All tested compounds showed dose-dependent inhibition of Rate of Retraction and Retraction Coefficient, and a delay in Retraction Time and Time to Maximum O.D (p<0.001). None of the tested inhibitors at any concentration significantly affected Rate of Clot Formation and Maximum O.D.

For FIG. 10, the method was performed using platelets pre-treated with RGDS tetrapeptide at the indicated concentrations (n=5). FIG. 10A presents a representative time-series O.D. values (red traces) and end-point well scan (blue heatmap) which shows the size and position of the clot 30 min after initiating the reaction. FIG. 10B through FIG. 10G is a set of barplot of six parameters that were extracted from the time-series data. Bars and error bars depict the mean and SEM, respectively. Differences among the treatment concentrations were analyzed by linear mixed effects models with Dunnett's post-hoc tests to determine differences compared to vehicle (unfilled bars). Due to censoring, Retraction Time data were analyzed with a logrank test. Horizontal dashed line shows the assay end-point; data points above the line are censored. *: p<0.05, **: p<0.01, ***: p<0.001.
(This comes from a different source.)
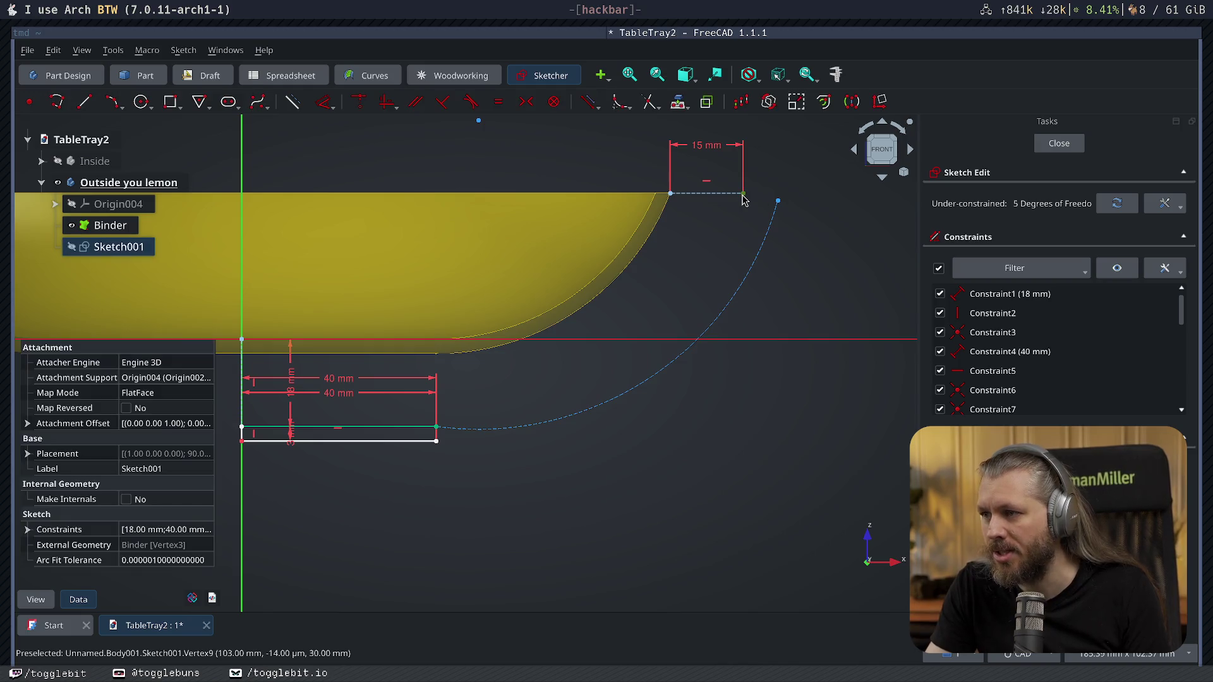
{"action": "key", "text": "Escape"}
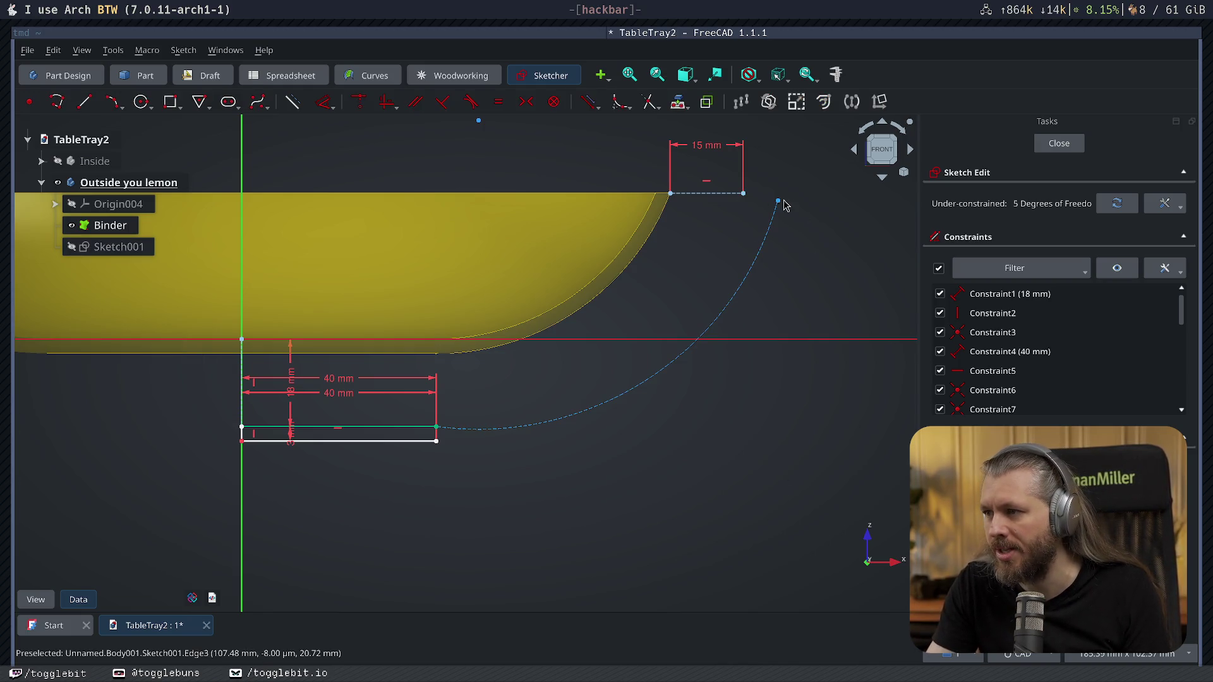
{"action": "left_click", "coordinate": [744, 194]}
Example 4. Effect of Platelet Bioenergetics and Actin Inhibition on the Clot Retraction

Clot retraction is an energy-intensive process requiring extensive platelet cytoskeletal rearrangement. To evaluate the impact of platelet bioenergetics on clot retraction, we pretreated platelets in PRP with a cocktail of metabolic inhibitors that target glycolysis (100 mM 2-dexoyglucose) and ATP synthase (25 μM oligomycin A). There was a significant difference between vehicle and cocktail treated platelets for all parameters (p<0.01) except for Rate of Clot Formation and Maximum O.D. See FIG. 11A through FIG. 11G).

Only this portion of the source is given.